Items listed in a dataset

★ ★ ★ ★ ★

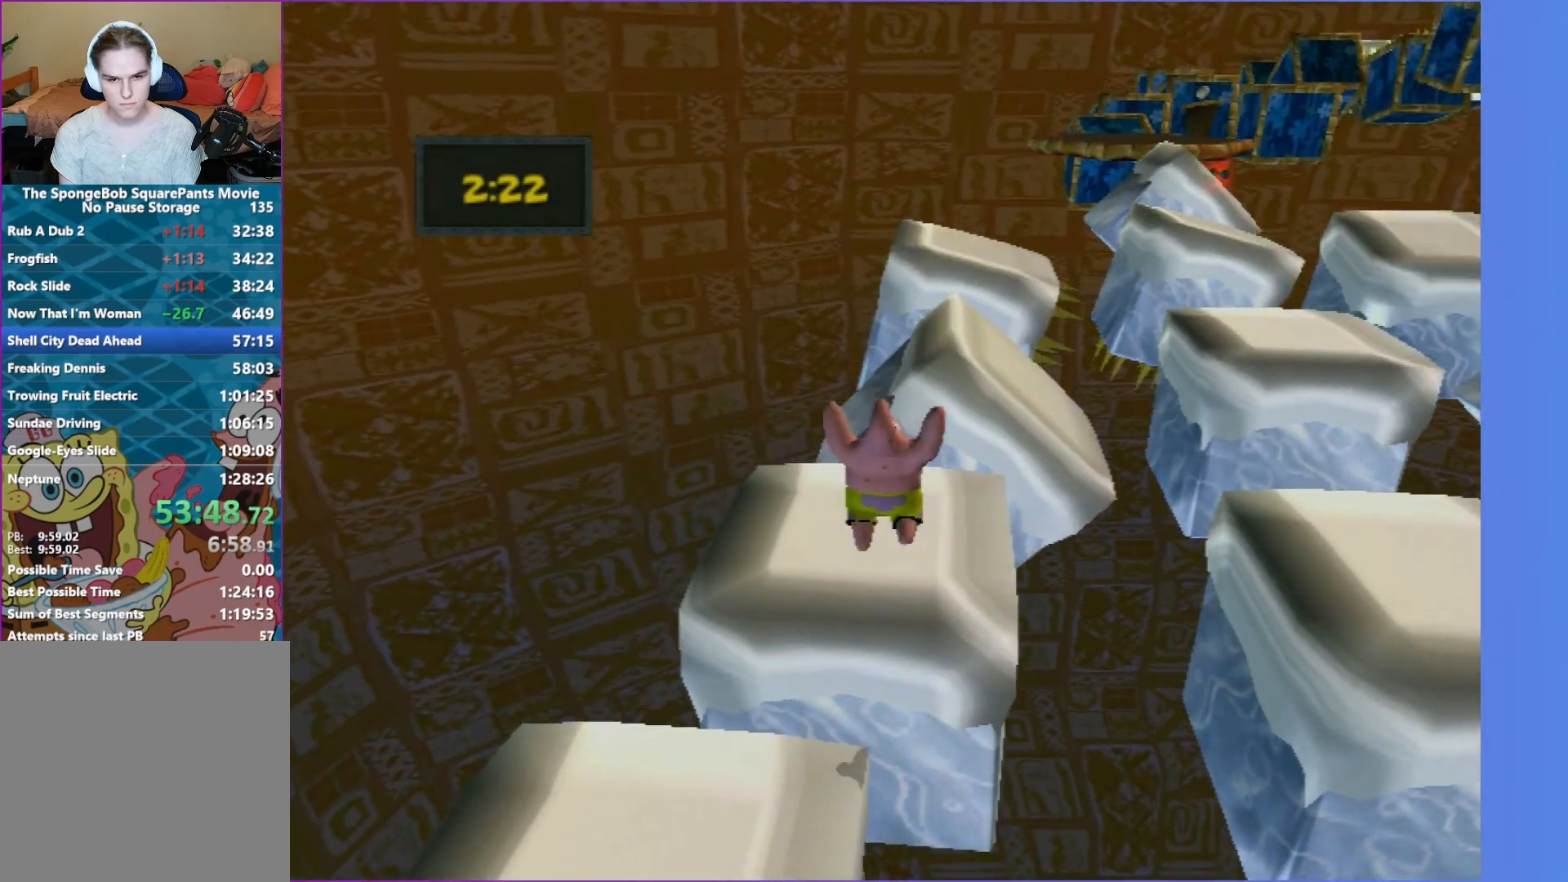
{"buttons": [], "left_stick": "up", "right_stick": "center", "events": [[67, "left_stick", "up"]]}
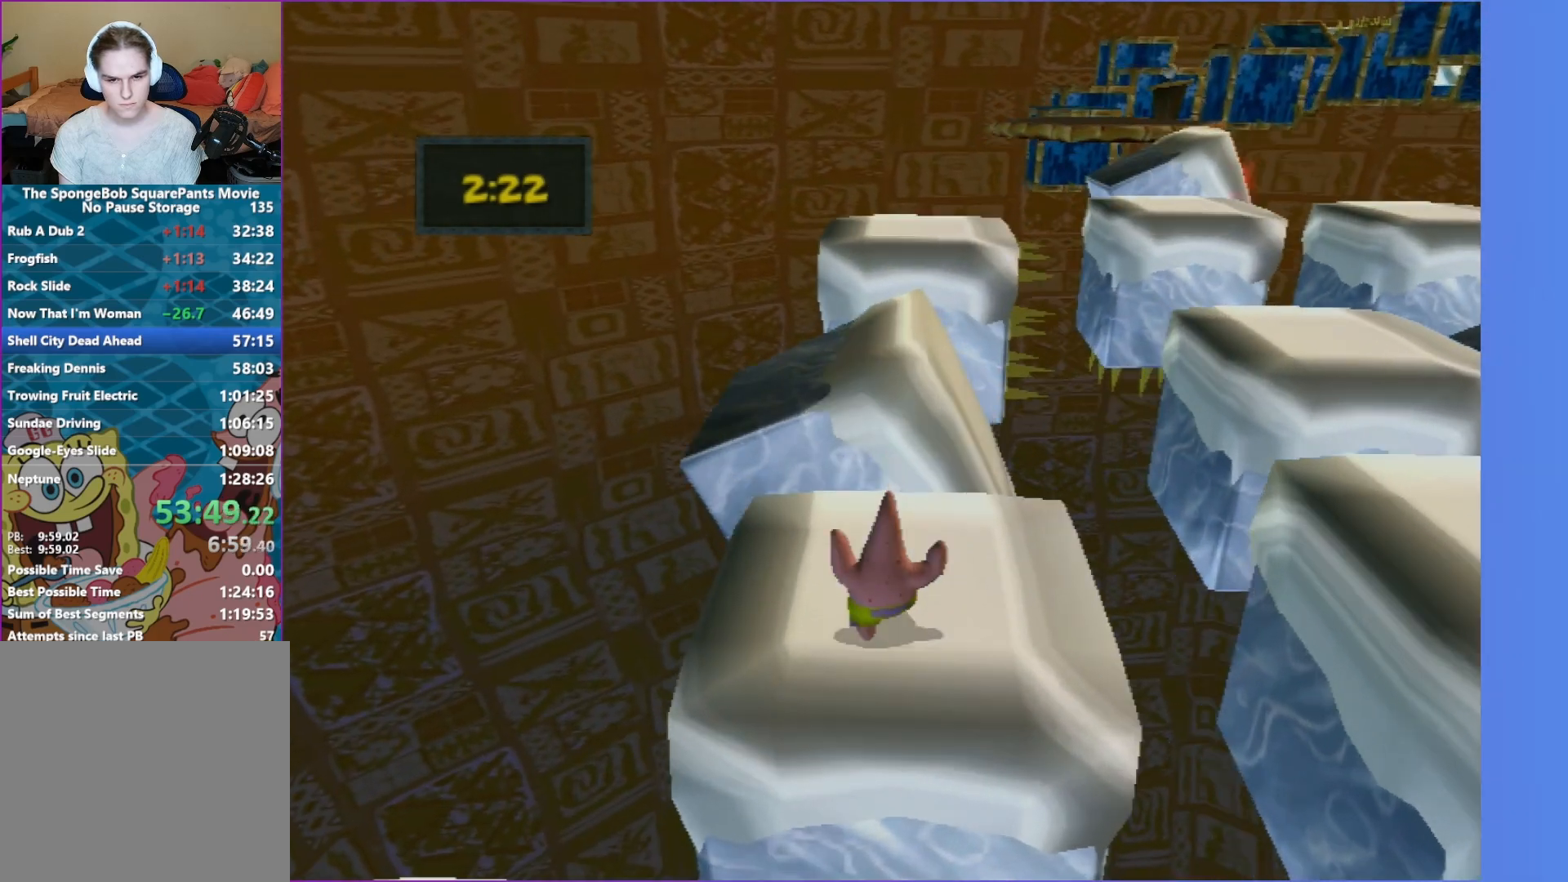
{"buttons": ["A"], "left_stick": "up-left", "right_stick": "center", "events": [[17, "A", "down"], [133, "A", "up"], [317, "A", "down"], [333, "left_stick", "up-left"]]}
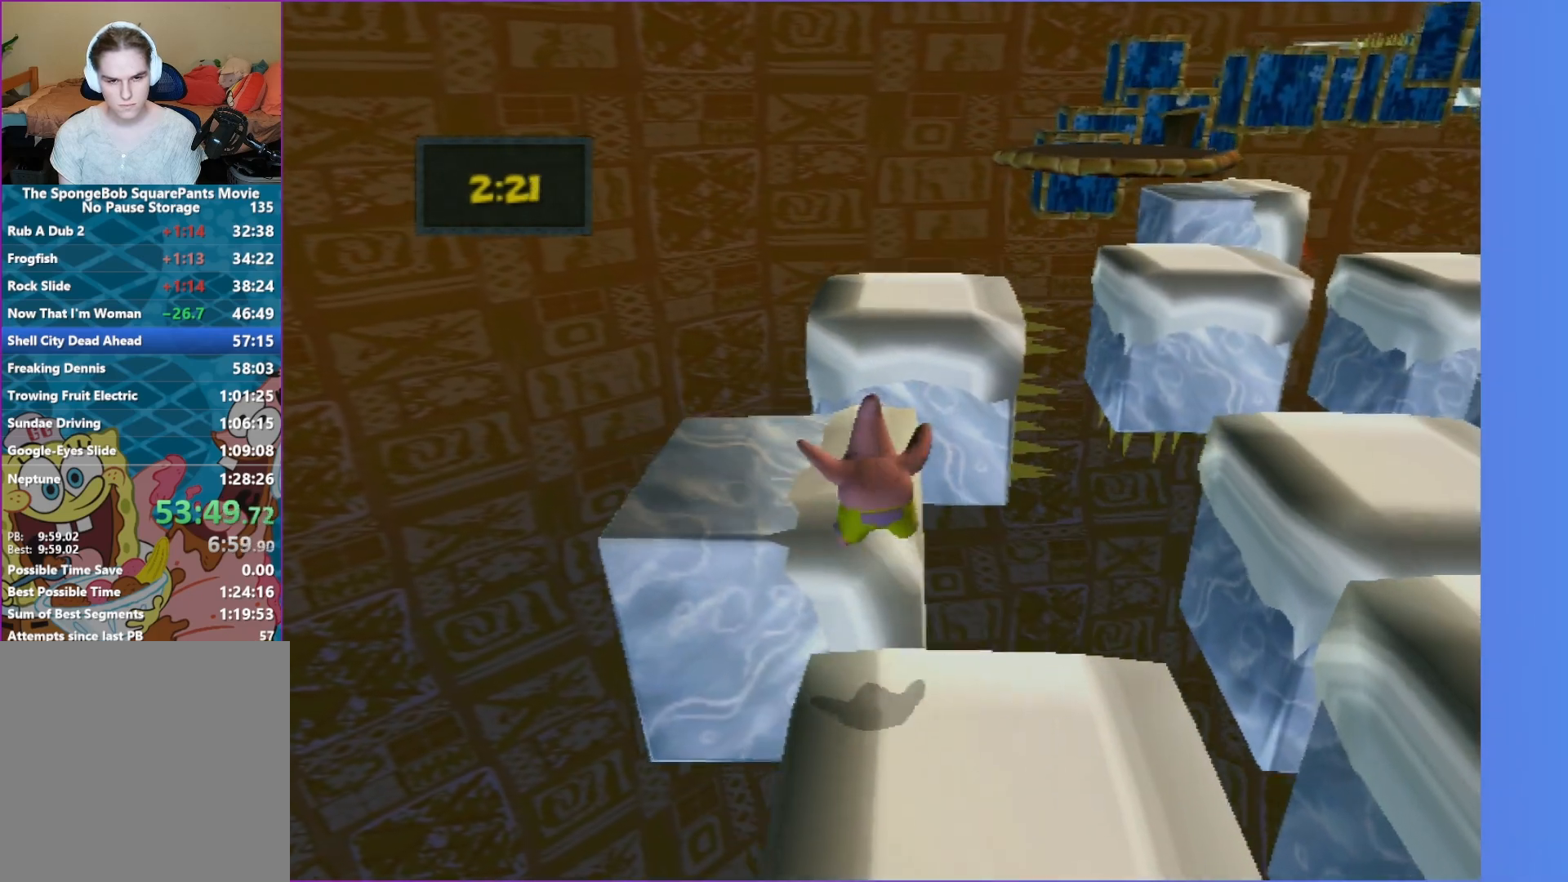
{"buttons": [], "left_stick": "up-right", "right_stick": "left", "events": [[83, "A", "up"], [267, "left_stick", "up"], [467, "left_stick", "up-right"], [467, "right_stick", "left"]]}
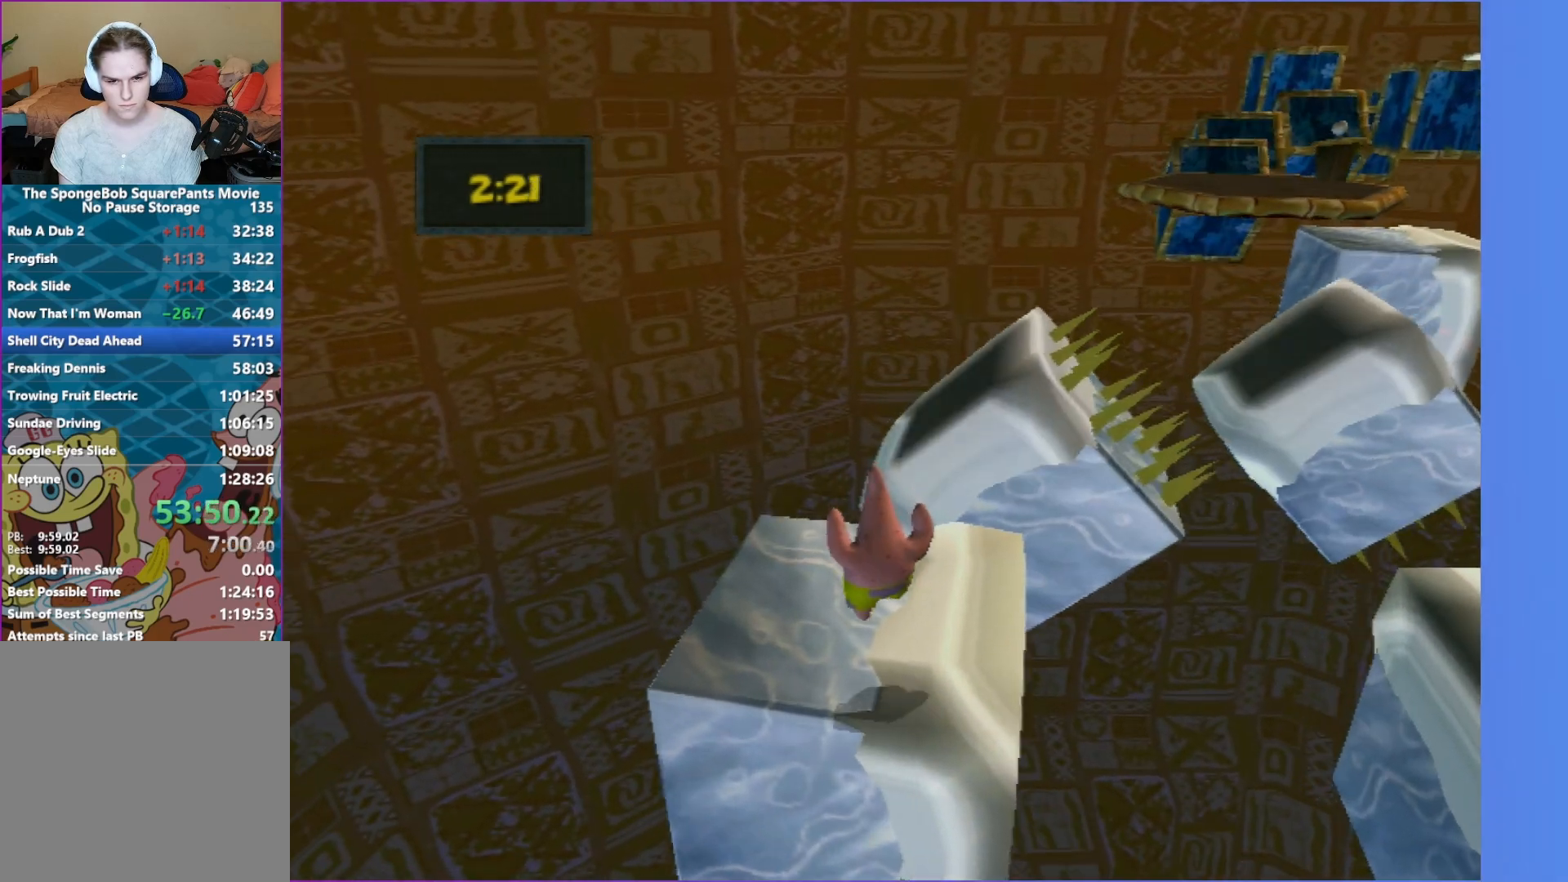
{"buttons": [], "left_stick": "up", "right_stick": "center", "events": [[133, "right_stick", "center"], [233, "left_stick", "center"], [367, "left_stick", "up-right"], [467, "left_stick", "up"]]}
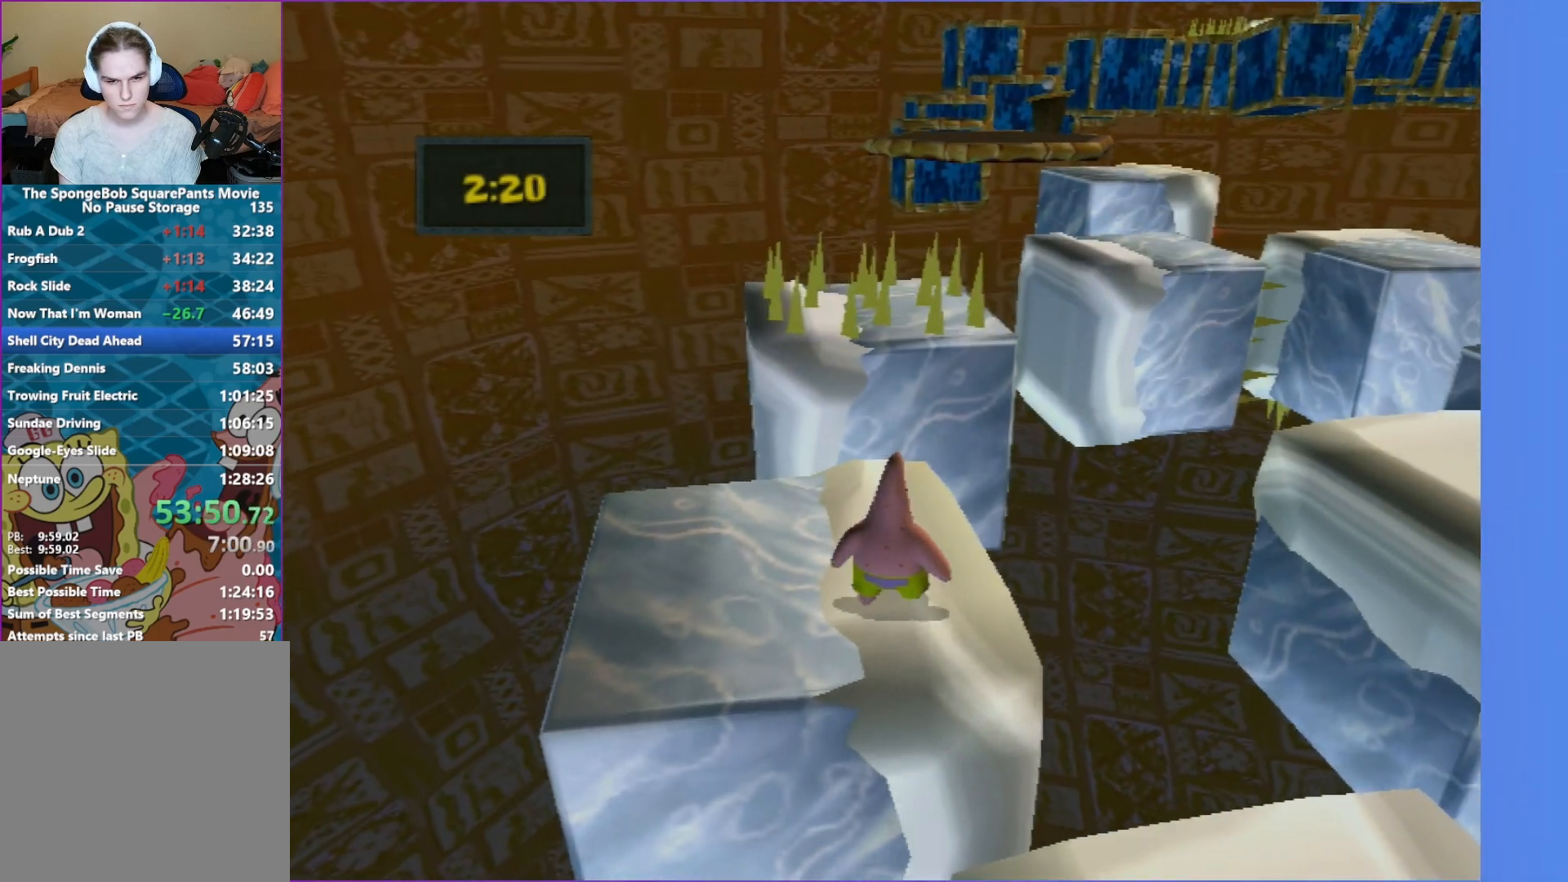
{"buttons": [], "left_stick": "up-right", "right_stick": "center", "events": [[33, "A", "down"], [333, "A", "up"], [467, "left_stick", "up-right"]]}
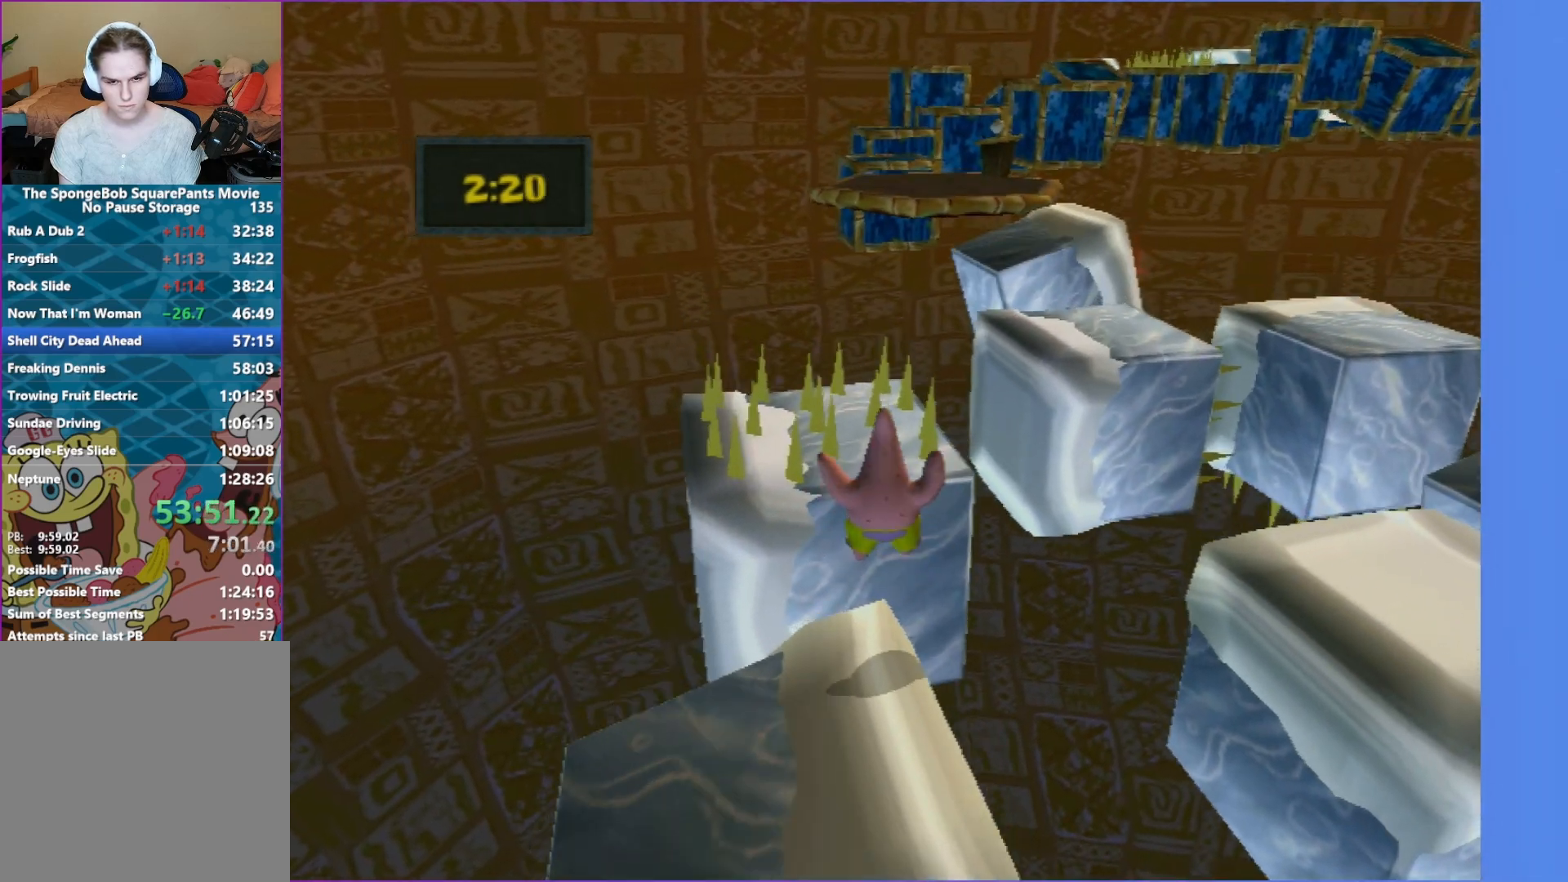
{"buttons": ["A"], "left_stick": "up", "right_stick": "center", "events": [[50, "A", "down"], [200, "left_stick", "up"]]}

★ ★ ★ ★ ★

Your goal » When copying the data above, repeat every word exactly and drop the pictures.

Solved problem »
{"buttons": [], "left_stick": "up", "right_stick": "center", "events": [[67, "left_stick", "up"]]}
{"buttons": ["A"], "left_stick": "up-left", "right_stick": "center", "events": [[17, "A", "down"], [133, "A", "up"], [317, "A", "down"], [333, "left_stick", "up-left"]]}
{"buttons": [], "left_stick": "up-right", "right_stick": "left", "events": [[83, "A", "up"], [267, "left_stick", "up"], [467, "left_stick", "up-right"], [467, "right_stick", "left"]]}
{"buttons": [], "left_stick": "up", "right_stick": "center", "events": [[133, "right_stick", "center"], [233, "left_stick", "center"], [367, "left_stick", "up-right"], [467, "left_stick", "up"]]}
{"buttons": [], "left_stick": "up-right", "right_stick": "center", "events": [[33, "A", "down"], [333, "A", "up"], [467, "left_stick", "up-right"]]}
{"buttons": ["A"], "left_stick": "up", "right_stick": "center", "events": [[50, "A", "down"], [200, "left_stick", "up"]]}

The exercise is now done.